You will be doing detailed requirements gathering, architecture, design, and implementation of platform software for DGX cloud. You will write detailed specifications for the same and work with various ODMs to get the system delivered as per specification. This would also require writing collaterals, user guides, troubleshooting guides, and tooling aspects needed for DGX Cloud.
You will own bring up and deploy various servers and switches in DGX cloud. Actively debug all bring up and deployment issues.

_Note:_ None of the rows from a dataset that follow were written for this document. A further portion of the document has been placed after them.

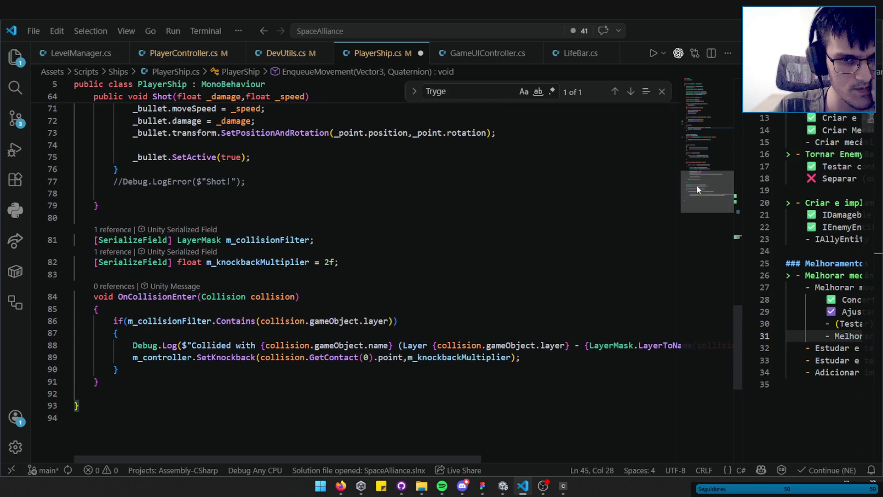
scroll(699, 181, "up", 3)
scroll(700, 181, "down", 3)
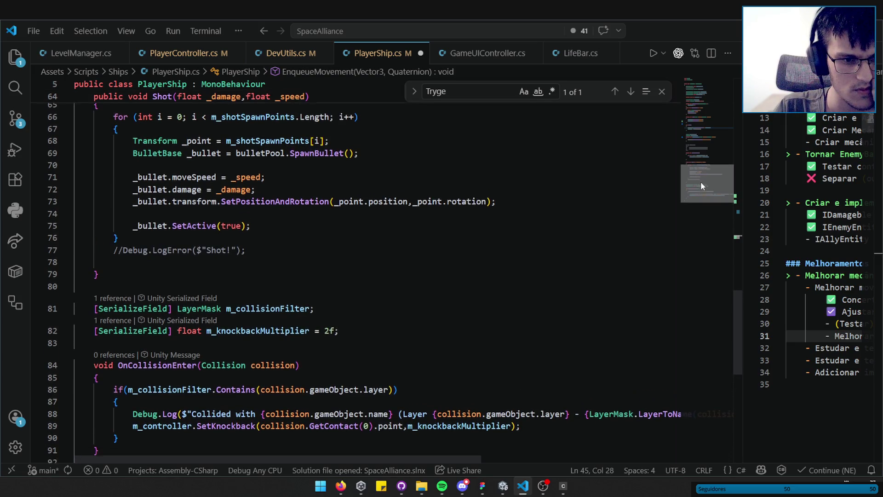
- Select and review the collision fields and the OnCollisionEnter method
left_click_drag(138, 401, 94, 259)
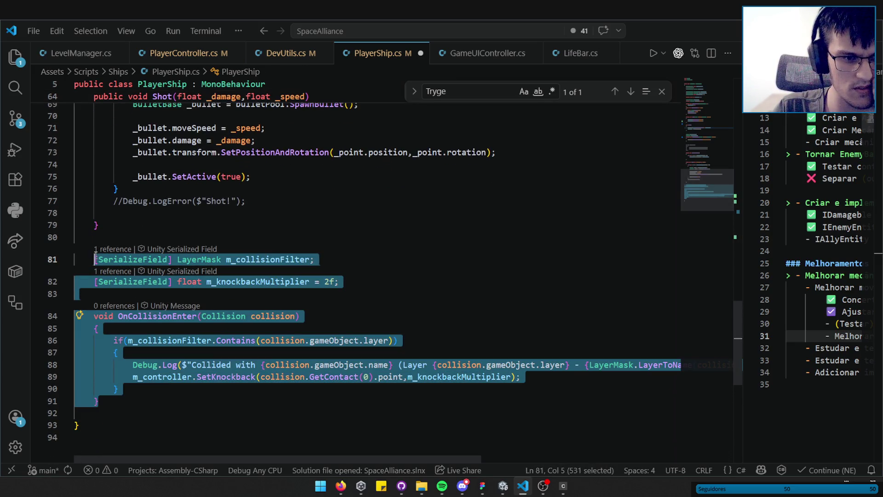
double_click(156, 316)
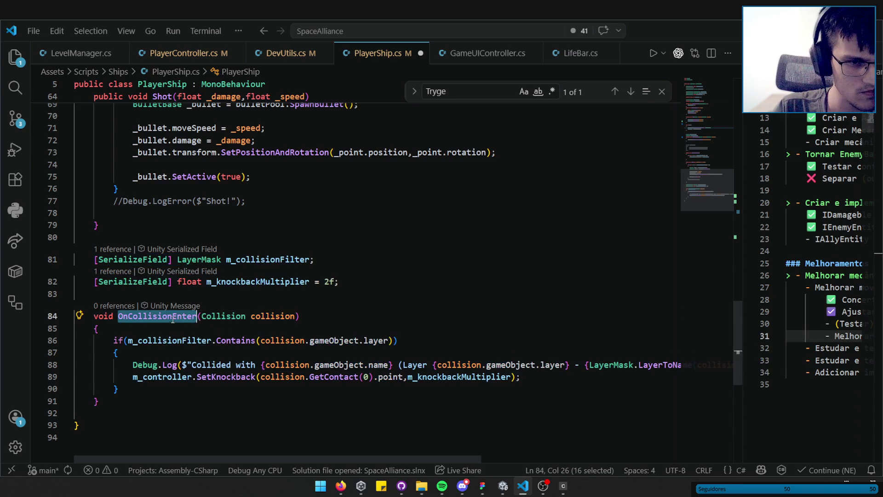
scroll(467, 291, "up", 4)
scroll(466, 291, "up", 14)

Contribute to all phases of DGX Cloud from architecture, and design, through implementation, debugging, testing and early customer support.
What we need to see:
8+ years of relevant experience building cluster deployment management solutions, server bring up and server firmware with BS, MS, or PhD in EE/CS or related field of education or equivalent experience
Proven record of delivering quality server, hands on with cluster deployment and management solutions for large scale out solutions in data centers.
Strong knowledge of server manageability, bring up and deployment in data centers. Solid understanding of SBIOS, BMC and OS for x86 and ARM servers
Experience working with ODM/OEMs to deliver quality servers.
Strong and demonstrable skill in python, C/C++, and shell scripting.
Experience programming and debugging skills for cluster platforms.
Experience in SCM (e.g., Git, Perforce) and project management tools like Jira.
You should possess excellent written and oral communication skills, excellent work ethics, a deep sense of teamwork, love to produce quality work and commitment to finish your tasks every single day. You are a self-starter who loves to find creative solutions to complicated problems and hands on with coding.
Ways to stand out from the crowd:
Worked on cluster deployment and bring up projects. Hands on with x86 or ARM system architecture.
Are familiar with processor microarchitecture such as caches, pipelining, memory hierarchy, and instruction set architecture (ISA).
Experience with code coverage and static analysis tools.
NVIDIA is considered one of the technology world’s most desirable employers. We have some of the most forward-thinking and hardworking people on the planet working for us. If you're creative and autonomous, we want to hear from you!
The base salary range is 176,000 USD - 333,500 USD. Your base salary will be determined based on your location, experience, and the pay of employees in similar positions. You will also be eligible for equity and benefits. NVIDIA accepts applications on an ongoing basis.
NVIDIA is committed to fostering a diverse work environment and proud to be an equal opportunity employer. As we highly value diversity in our current and future employees, we do not discriminate (including in our hiring and promotion practices) on the basis of race, religion, color, national origin, gender, gender expression, sexual orientation, age, marital status, veteran status, disability status or any other characteristic protected by law.